> _Recorded data_:
Segment Open

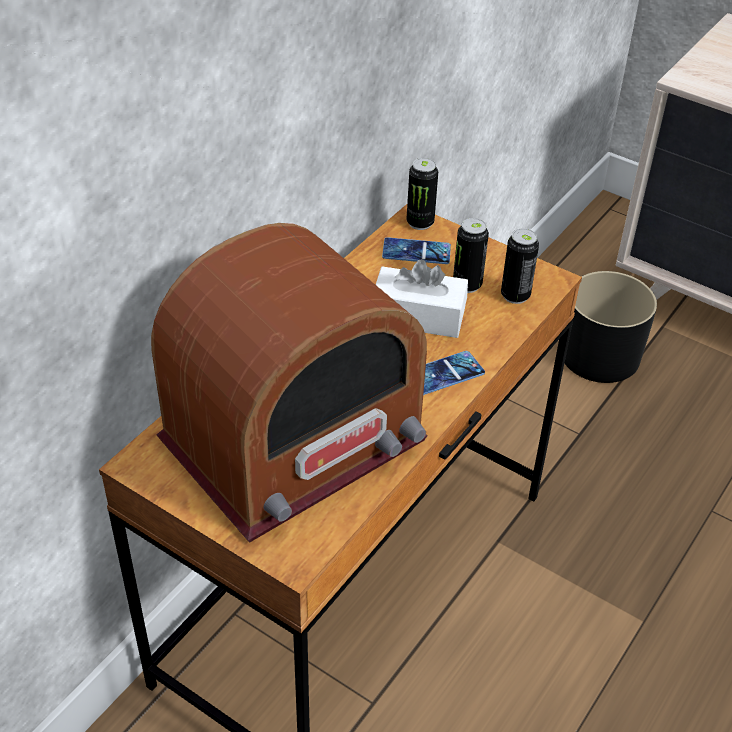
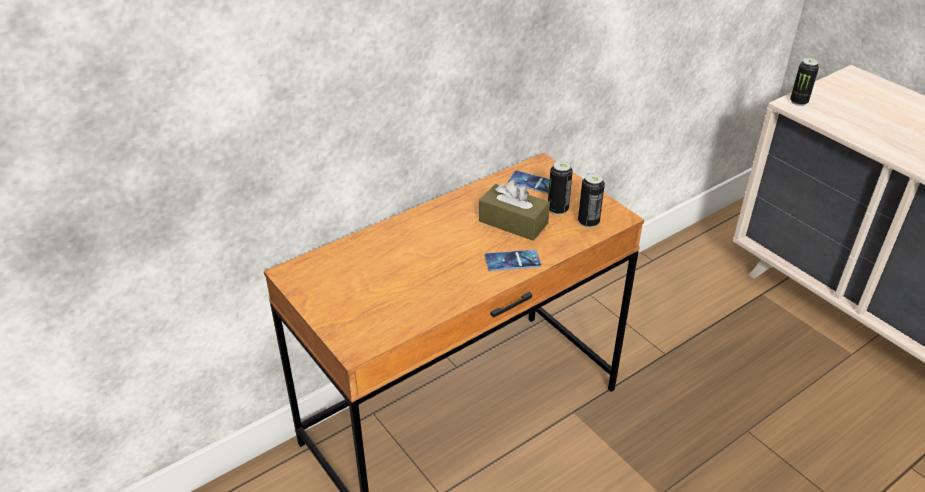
camera: 20 degrees right, 5 degrees down
radio [151,223,427,543] -> none
white tissue box [376,259,468,338] -> brown tissue box [479,180,550,241]
can [407,158,438,230] -> can moved to [790,58,819,106]
black planter [565,271,657,383] -> none

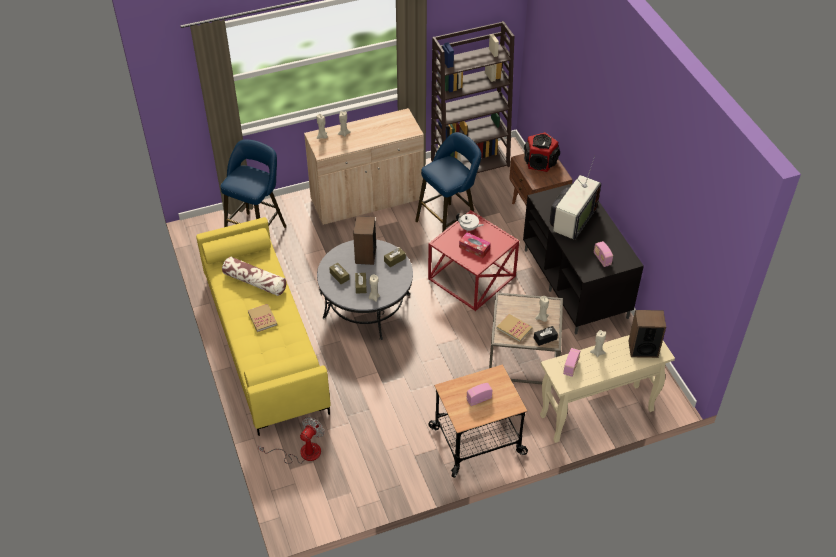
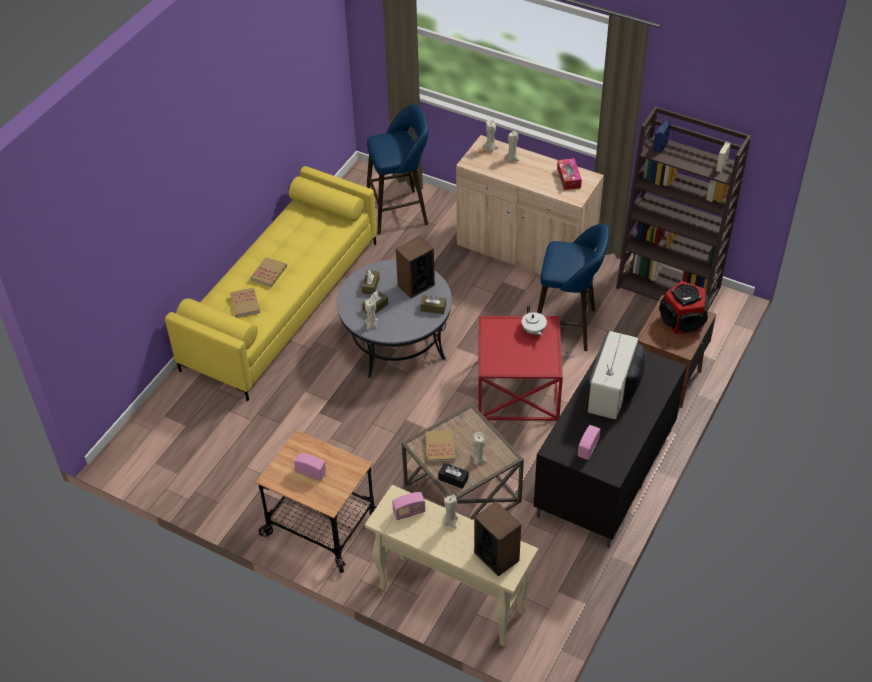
camera: 50 degrees right, 0 degrees up
pillow [222,257,287,296] -> none
fan [258,417,325,464] -> none
tissue box [459,232,491,258] -> tissue box moved to [557,158,582,190]
television [550,156,601,240] -> television turned 120 degrees clockwise [586,331,645,419]
none -> book [230,288,260,318]

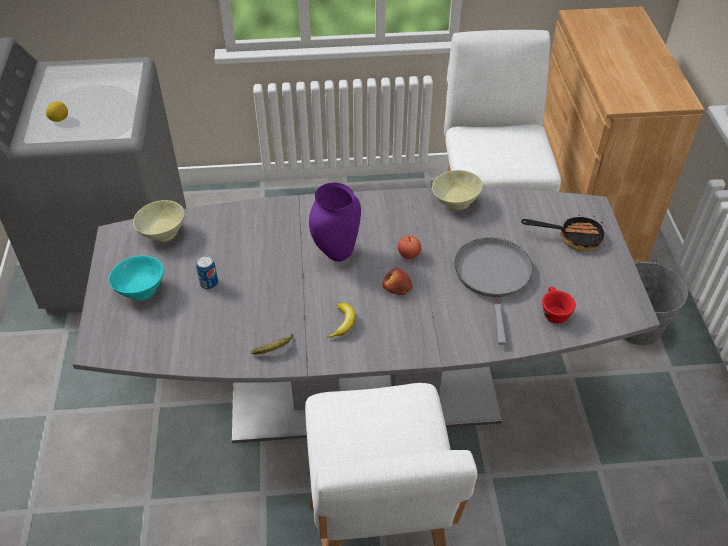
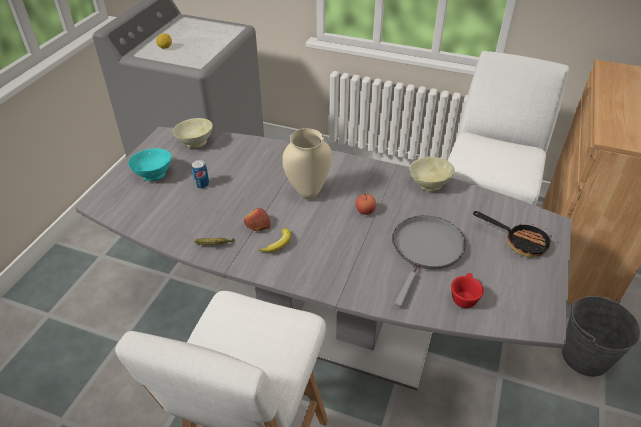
camera: 25 degrees right, 5 degrees down
purple vase [309,182,361,262] -> beige vase [282,128,332,200]
apple [382,268,413,295] -> apple moved to [244,208,271,231]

Segment Closed

> _Work instruction_: Give only the number of lines in the material above where the string "camera" appears.

> _Answer box_: 3